Fievel from Alan Buchanan on Vimeo.

Next, "Utah Names", which I did NOT realize was already internet semi-famous.  I move to revoke their award for Best Documentary!  But still I like the video.  Simple concept executed simply.  That's the way to do it.

Finally, I'm fond of this Young Men Give Dating Advice short because it features Christian, the kid I tutor each week.  Which one is he?  The funniest one.  You should be able to figure it out.

Sunday, March 17, 2013

Best Informational Film

The Lingos, the Manhattan Stake's annual film festival, were Saturday night.  For an evening that has been known to sometimes try one's patience more than entertain, this was a surprisingly strong year.  Good little movies were in the majority this year and the runaway crowd favorite of the night was Robert's explanation of the Harlem Shake.  An informative and lighthearted little documentary, the crowd was cheering Robert's name by the end of the film.  Check it out:

And now check out how badly Robert trounced the competition in the People's Choice voting:

There were a few other fine Lingos this year that I'm really hoping show up online soon, particularly "Fievel" and "Utah Names", to name two.

Tuesday, March 12, 2013

Best Cowboy Book I've Ever Read

Last night I finished Warlock by Oakley Hall. It's a western from 1958 that nearly won the Pulitzer back then and is lauded by authors such as Michael Chabon and Thomas Pynchon now. Basically, if the new edition of your 50+ year old cowboy book has got a great big blurb by Pynchon on the back there's nothing I can do, I will be reading your book.

Warlock was a little hard for me to get into at first for a silly and simple reason: all the cowboy names. I had such a hard time telling Clay apart from Curley and Cade, distinguishing between two Gannon brothers and so many judges and generals, marshals and deputies. But as the book moved along it got easier (partly due to the reduction in the size of cast thanks to shoot outs and murderings) to remember who was who and the last 100 pages were a regular "I can't put this book down" situation. The table of contents had clued me in on some ominous chapter titles and I was dying to see how they'd play out.

Although I don't think I've read any cowboy novels besides Warlock, I'll still dare to say this must be one of the best there is, just based on what I think other westerns are like.  You could certainly read it as a straightforward cowboy adventure (a year after its publication it was made into a straightforward Henry Fonda cowboy film) but its also ready to be appreciated as a real western tragedy of more complex character arcs and trying moral decisions. If there's anyone out there that's read this book can we please talk about the journey of rustler turned deputy Johnny Gannon? Please?

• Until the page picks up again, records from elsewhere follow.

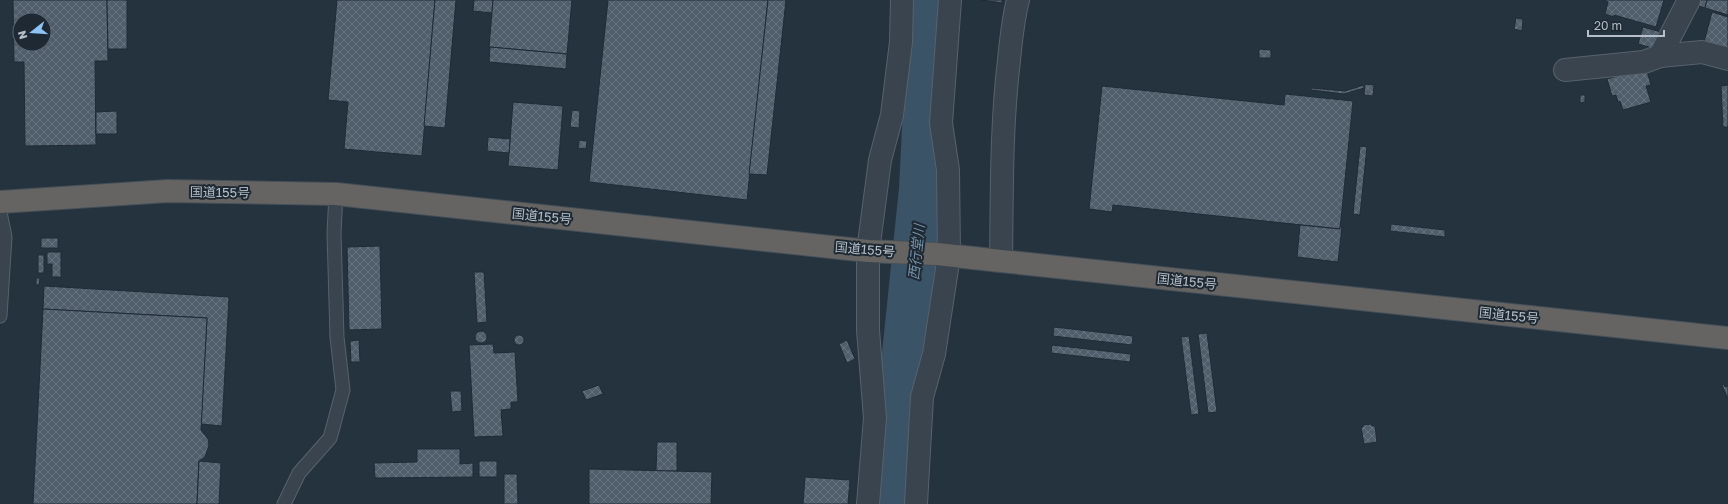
<svg xmlns="http://www.w3.org/2000/svg" width="1728" height="504" font-family="'Golos Text','Noto Sans JP',sans-serif">
<defs>
<pattern id="building-cross-hatch" width="8" height="8" patternUnits="userSpaceOnUse"><rect width="8" height="8" fill="#505e6b"/><path d="M0 0l8 8M0 8l8-8" fill="none" stroke="#67737f"/></pattern>
</defs>
<rect width="100%" height="100%" fill="#25333e"/>
<g fill="none" stroke-linecap="round" stroke-linejoin="round">
<polyline stroke="#3b5366" stroke-width="46" points="894,504 901,393 922,189 929,48 929,0"/>
</g>
<g fill="url(#building-cross-hatch)" stroke="#202b35" fill-rule="evenodd">
<path d="M13 0H107L108 61H95L96 145 25 146 24 62H14ZM20 20H44V44H20Z"/>
<polygon points="107,0 127,0 127,49 108,49"/>
<polygon points="337,0 435,0 422,156 344,149 348,102 328,100"/>
<polygon points="435,0 456,0 445,128 424,126"/>
<polygon points="474,0 493,0 492,13 473,11"/>
<polygon points="493,0 572,0 567,54 489,47"/>
<polygon points="608,0 768,0 747,200 589,182"/>
<polygon points="768,0 786,0 767,175 749,174"/>
<polygon points="981,0 1002,0 1002,3"/>
<polygon points="1603,0 1664,0 1656,27 1614,15 1614,17 1605,14 1608,2"/>
<polygon points="1699,0 1707,0 1705,8 1697,5"/>
<polygon points="1707,0 1728,0 1728,15 1705,8"/>
<polygon points="1712,12 1728,17 1728,53 1703,46"/>
<polygon points="1516,18 1523,19 1522,31 1514,29"/>
<polygon points="1643,27 1661,32 1656,49 1638,44"/>
<polygon points="490,47 567,54 566,69 489,62"/>
<polygon points="1259,49 1271,50 1271,58 1259,58"/>
<polygon points="1646,68 1651,85 1646,86 1651,102 1623,110 1620,101 1618,102 1616,95 1612,96 1607,79"/>
<polygon points="1365,84 1374,85 1373,96 1364,95"/>
<polygon points="1364,85 1364,88 1344,94 1311,90 1311,88 1345,91"/>
<polygon points="1728,85 1728,127 1723,127 1721,86"/>
<polygon points="1102,86 1284,105 1285,94 1353,101 1340,229 1113,205 1112,212 1089,209"/>
<polygon points="1580,95 1585,95 1585,102 1580,103"/>
<polygon points="513,102 563,106 558,170 508,166"/>
<polygon points="572,110 580,111 579,128 570,127"/>
<polygon points="117,111 117,134 96,134 96,112"/>
<polygon points="488,137 510,139 509,153 487,151"/>
<polygon points="579,140 587,141 586,149 578,148"/>
<polygon points="1360,146 1367,147 1360,215 1353,214"/>
<polygon points="1391,224 1445,230 1445,237 1390,231"/>
<polygon points="1300,225 1340,229 1340,227 1342,227 1338,262 1297,257"/>
<rect x="41" y="238" width="17" height="10"/>
<polygon points="380,246 382,329 349,330 347,247"/>
<polygon points="47,252 61,252 61,277 52,277 52,264 47,264"/>
<rect x="38" y="255" width="6" height="18"/>
<polygon points="474,272 484,272 487,322 477,323"/>
<polygon points="36,278 40,278 39,285 36,285"/>
<polygon points="44,286 229,297 222,426 201,424 207,318 43,309"/>
<polygon points="43,309 207,318 201,430 208,439 209,445 205,457 199,461 197,504 33,504"/>
<polygon points="1054,327 1133,336 1132,345 1053,336"/>
<circle cx="481" cy="337" r="6"/>
<polygon points="1207,333 1217,412 1208,413 1198,334"/>
<circle cx="519" cy="340" r="5"/>
<polygon points="1189,336 1199,414 1191,415 1181,337"/>
<polygon points="359,340 360,362 351,362 350,341"/>
<polygon points="847,340 855,359 847,363 839,344"/>
<polygon points="493,344 494,353 515,352 518,402 511,402 511,409 501,410 503,436 474,437 469,345"/>
<polygon points="1052,345 1131,354 1130,362 1051,353"/>
<polygon points="1724,384 1725,387 1728,386 1728,399 1722,385"/>
<polygon points="599,385 603,394 586,400 582,391"/>
<polygon points="450,391 461,391 462,411 452,412"/>
<polygon points="1372,424 1372,426 1375,426 1377,442 1364,444 1361,427 1363,427 1363,425"/>
<polygon points="657,442 677,442 677,471 656,471"/>
<polygon points="417,449 460,449 460,464 473,463 473,477 375,478 374,463 417,462"/>
<polygon points="199,461 221,463 219,504 197,504"/>
<rect x="479" y="461" width="18" height="16"/>
<polygon points="589,469 712,472 711,504 589,504"/>
<polygon points="504,474 517,474 518,504 504,504"/>
<polygon points="805,477 850,480 848,504 803,504"/>
</g>
<g fill="none" stroke-linecap="round" stroke-linejoin="round">
<g stroke="#57626c" stroke-width="15">
<g id="service">
<polyline points="0,212 5,237 0,316"/>
<polyline points="284,504 299,473 330,438 343,390 337,337 334,233 336,194"/>
</g>
</g>
<g stroke="#57626c" stroke-width="24">
<g id="minor">
<polyline points="1660,56 1689,0"/>
<polyline points="1565,70 1644,62 1660,56 1702,52 1728,59"/>
<path d="M1001 261C1002 194 1001 127 1009 60 1011 40 1013 19 1018 0"/>
<polyline points="868,504 875,418 868,330 868,251 880,160 892,115 901,42 902,0"/>
<polyline points="916,504 922,397 934,354 949,256 948,170 941,123 950,0"/>
</g>
</g>
<g stroke="#444f59" stroke-width="24">
<polyline id="trunk" points="0,202 168,191 336,194 868,251 937,254 1001,261 1728,338"/>
</g>
<use href="#service" stroke="#39444e" stroke-width="13"/>
<use href="#minor" stroke="#39444e" stroke-width="22"/>
<use href="#trunk" stroke="#656462" stroke-width="22"/>
</g>
<g text-anchor="middle" dominant-baseline="central" stroke-width="4" stroke-linejoin="round" paint-order="stroke">
<g font-size="13" fill="#b5bfc9" stroke="#1e2933">
<text transform="translate(220 192) rotate(1)">国道155号</text>
<text transform="translate(542 216) rotate(6)">国道155号</text>
<text transform="translate(865 249) rotate(5)">国道155号</text>
<text transform="translate(1187 281) rotate(6)">国道155号</text>
<text transform="translate(1509 315) rotate(6)">国道155号</text>
</g>
<g font-size="14" font-style="italic" fill="#7694ab" stroke="#1e2933">
<text transform="translate(916 252) rotate(-84)">西行堂川</text>
</g>
</g>
<g transform="translate(32 32) rotate(253)"><circle r="19" fill="#1e2933" stroke="#5a656f"/>
<path d="M0-3L7 15L0 10L-7 15Z" fill="#8dc3f5"/>
<text y="-6" font-size="11" font-weight="bold" text-anchor="middle" fill="#b5bfc9">N</text>
</g>
<path d="M1588 30v6h76v-6" fill="none" stroke="#b5bfc9" stroke-width="2"/>
<text x="1594" y="30" font-size="12" fill="#b5bfc9" stroke="#1e2933" stroke-width="3" paint-order="stroke">20 m</text>
</svg>
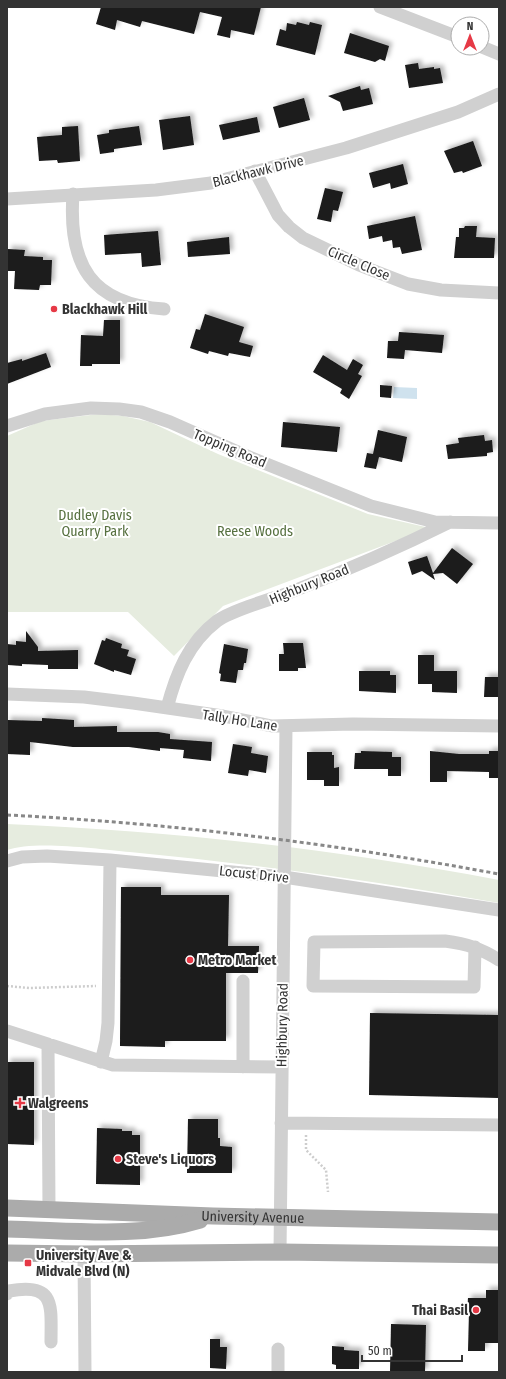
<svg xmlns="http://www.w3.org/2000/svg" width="506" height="1379" font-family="'Fira Sans Condensed',sans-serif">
	<defs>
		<filter id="shadow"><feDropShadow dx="3.5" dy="-3.5" stdDeviation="2" flood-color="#0004"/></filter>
	</defs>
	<rect width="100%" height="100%" fill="#fff"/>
	<path fill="#e6ecdf" d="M99 414 123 416 150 422 218 454 368 514 430 528 223 606 174 656 128 612H7V436L41 421Z
		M7 824C172 831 336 849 499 880V903C377 881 254 864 130 852 99 849 35 840 7 850Z"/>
	<path fill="#cfe2ee" d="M394 387 417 388V399L393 398Z"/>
	<path fill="#1a1a1a" filter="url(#shadow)" d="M101 7H261L254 35 231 30 230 38 217 35 222 17 200 12 194 34 142 21 140 27 117 20 115 30 96 24Z
		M297 22 309 25 310 22 322 25 315 55 276 45 280 29 286 31 287 23 296 25Z
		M350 33 389 46 385 61 380 59 375 62 344 53Z
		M418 63 419 69 434 67V69L440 68 443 83 409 88 405 65Z
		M360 86 361 90 369 88 373 104 343 111 340 102 328 96Z
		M304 98 310 120 279 128 273 107Z
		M190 116 194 145 163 150 159 120Z
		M257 117 260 132 223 140 219 125Z
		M78 126 80 161 58 163 57 160 39 161 37 137 62 135V127Z
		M139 126 142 145 114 149V152L100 154 97 135 109 133V130Z
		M473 141 482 166 463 173 462 171 454 173 444 151Z
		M403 164 408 184 391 189 390 183 373 188 369 173Z
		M325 188 343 192 338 211 333 210 331 222 317 219Z
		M415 216 422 250 402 254 400 247 393 248 392 240 383 242 382 236 369 239 367 226Z
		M465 226H477L476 237 495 238 494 258H454L456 237H459V228H464Z
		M158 231 161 265 142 267 141 253 105 255 104 235Z
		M229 237 230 254 188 257 187 242Z
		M8 249 25 250 24 256 43 257V260H52L51 285H40L39 290 14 289 15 271H7Z
		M205 314 244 327 239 342 253 346 250 357 229 353 228 356 209 351 208 354 190 348 196 329 200 330Z
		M104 320H120V364H92V366H80L81 335 103 336Z
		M399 332 444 335 442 353 405 350 404 359 387 358 388 341H398Z
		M46 353 51 367 7 384V363L22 359V361Z
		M323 355 347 370 353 359 363 365 358 374 362 376 349 399 340 393 342 389 313 372Z
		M380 385 392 386 391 398 380 397Z
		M283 422 340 427 337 452 281 447Z
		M378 430 407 437 402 462 379 457 376 469 364 467 367 453 373 454Z
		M484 435 485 441 492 440 493 452 487 453V456L448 459 446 445 459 443 458 438Z
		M452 548 473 564 457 584 443 573 433 574 435 580 422 571 412 575 408 562 427 556 433 573Z
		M26 631 38 647V651L78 650V669H48V665L22 664V666L8 665 7 644 16 645V641L26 642Z
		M106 638 122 644 121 648 129 650 127 656 136 659 131 675 114 670V672L94 664 102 640 105 641Z
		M283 643H303L306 668H298V671H279V654H284Z
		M224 644 248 649 246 663H244L243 670H238L236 683 220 681 221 674 219 673Z
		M418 655H434V671H457V693L432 692V684H418Z
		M359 671H390V675H396V693L359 691Z
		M485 677H499V697H484Z
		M42 718 74 720V727L117 726V732H158L170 734V739L212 742 211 761 183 758 184 750 160 748V751L129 747H73L30 742V755L7 754V720L42 721Z
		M233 744 252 747 251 753 268 756 266 773 249 770 248 776 228 773Z
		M361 751 392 752V757H401V776H388V769H354L355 753H361Z
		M430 751 459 754H489V751H499V778H489V772L447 771V782H430Z
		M307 752H332V755H334V768L339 767V786H324V780H307Z
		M121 887H161V895H229L228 946H259L258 973H226V1041H165V1047L120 1046Z
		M370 1013 499 1015V1098L369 1095Z
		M7 1062H34V1145L7 1144Z
		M188 1119H218V1138H220V1146L232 1147V1173H187Z
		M97 1128 122 1129V1131H132V1135H140V1185L96 1184Z
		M486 1290H499V1343H485V1351H468L469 1311H467L468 1298H486Z
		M391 1324 426 1325 425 1372H390Z
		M210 1339H220V1347H227L226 1369 210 1368Z
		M332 1346 344 1347V1350L359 1351V1369H336V1365L332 1364Z"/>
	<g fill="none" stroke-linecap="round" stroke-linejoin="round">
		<path stroke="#cdcdcd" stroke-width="2.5" stroke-dasharray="2 2" stroke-linecap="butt" d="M7 986 29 988 96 986
			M306 1135V1150L326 1170 328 1192"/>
		<path stroke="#d0d0d0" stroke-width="13" d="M380 7 458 37
			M482 47 499 54
			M255 171 278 215 289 227 303 238 359 265 408 284 441 290 499 293
			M73 194C68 265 91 304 164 309
			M7 199 156 190 211 183 346 148 458 112 499 94
			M7 426 45 414 91 408 119 409 141 412 170 422 249 457 371 506 435 522 499 523
			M7 694 84 697 133 703 223 716 272 726 353 724 499 726
			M167 708C176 674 188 643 217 621 232 610 272 599 291 592 345 571 398 548 450 522
			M7 861 22 857 47 856 110 860 284 877 499 910
			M475 947 474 987 313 986 314 942 445 941C467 944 480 948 499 960
			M7 1031 113 1065 281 1067
			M48 1044 49 1210
			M101 1062 106 1041 108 1023 110 860
			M243 1067V981
			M281 1123 499 1125
			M280 1252 286 727
			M84 1254 85 1372
			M7 1294 9 1291C56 1282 51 1306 51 1342
			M278 1372V1349"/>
		<g stroke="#ababab" stroke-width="17">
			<path id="s1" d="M7 1208 213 1216 499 1222"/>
			<path d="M7 1229C70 1230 138 1239 200 1220"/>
			<path d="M7 1253 84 1254 280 1252 499 1255"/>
		</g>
		<path stroke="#888" stroke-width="3" stroke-dasharray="4 3" stroke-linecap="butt" d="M7 815C172 823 336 844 499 874"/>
	</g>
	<g fill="#e63946" stroke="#fff" stroke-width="1.5">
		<circle cx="54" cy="309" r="4"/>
		<circle cx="190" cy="960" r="4"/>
		<path d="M18 1097h4v4h4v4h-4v4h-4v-4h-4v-4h4z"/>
		<circle cx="118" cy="1159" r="4"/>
		<rect x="24" y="1259" width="8" height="8" rx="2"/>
		<circle cx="476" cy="1310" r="4"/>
	</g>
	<g text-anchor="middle" stroke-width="4" stroke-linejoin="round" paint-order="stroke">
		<g font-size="14" fill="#333" stroke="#fff">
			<text transform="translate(258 171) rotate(-14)" y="5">Blackhawk Drive</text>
			<text transform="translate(359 263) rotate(23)" y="5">Circle Close</text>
			<text transform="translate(230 448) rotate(23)" y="5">Topping Road</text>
			<text transform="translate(309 584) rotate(-22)" y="5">Highbury Road</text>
			<text transform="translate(240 720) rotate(9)" y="5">Tally Ho Lane</text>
			<text transform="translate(254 874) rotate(6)" y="5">Locust Drive</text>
			<text transform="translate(282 1025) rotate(-89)" y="5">Highbury Road</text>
			<text dy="5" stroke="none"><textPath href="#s1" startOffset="246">University Avenue</textPath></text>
		</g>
		<g font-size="14" font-weight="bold" fill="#333" stroke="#fff" text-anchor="start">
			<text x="62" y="314">Blackhawk Hill</text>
			<text x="198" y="965">Metro Market</text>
			<text x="28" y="1108">Walgreens</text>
			<text x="126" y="1164">Steve's Liquors</text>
			<text x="36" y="1260">University Ave &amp;<tspan x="36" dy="16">Midvale Blvd (N)</tspan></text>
			<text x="468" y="1315" text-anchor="end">Thai Basil</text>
		</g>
		<g font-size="14" fill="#56703f" stroke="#fff">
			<text x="95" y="520">Dudley Davis<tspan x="95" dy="16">Quarry Park</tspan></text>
			<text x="255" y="536">Reese Woods</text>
		</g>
	</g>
	<rect width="506" height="1379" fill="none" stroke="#333333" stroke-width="16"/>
	<g transform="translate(470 36)"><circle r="19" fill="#ffffff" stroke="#adadad"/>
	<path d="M0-3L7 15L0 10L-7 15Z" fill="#e63946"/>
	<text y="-6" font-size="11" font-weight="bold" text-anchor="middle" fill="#333333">N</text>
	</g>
	<path d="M362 1355v6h100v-6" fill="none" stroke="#333333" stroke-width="2"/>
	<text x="368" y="1355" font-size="12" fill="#333333" stroke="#ffffff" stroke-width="3" paint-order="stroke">50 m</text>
</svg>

In conclusion: I say Warlock is a fine, fine book. An excellent addition to any bookshelf in want of more Americana or a brain in need of tumbleweeds and shot outs and the pondering of the meaning of it all.

Sunday, March 10, 2013

Best Special Day Made Even More Special

Patricia and I met 10 years ago Wednesday...we think...and it was so snowy that day. Friday we had a good, solid snow so Patricia and I took a commemorative anniversary snow walk through Battery Park.

 Everything was nice and lovely and then I saw something that I only barely dreamed I might see.

The famous and mysterious Wild Turkey of Battery Park! And on a snow day!

If you're not sure if you've ever seen me when I was real happy, I suggest you see me when I run into the wild turkey of Battery Park.

I wonder what it's like to be the wild turkey of battery park. Do you think he wonders where all the other turkeys are?

ADDENDUM: A little Googling can teach you so much about that turkey.  Like that he's a girl, he's named Zelda, and he's very old.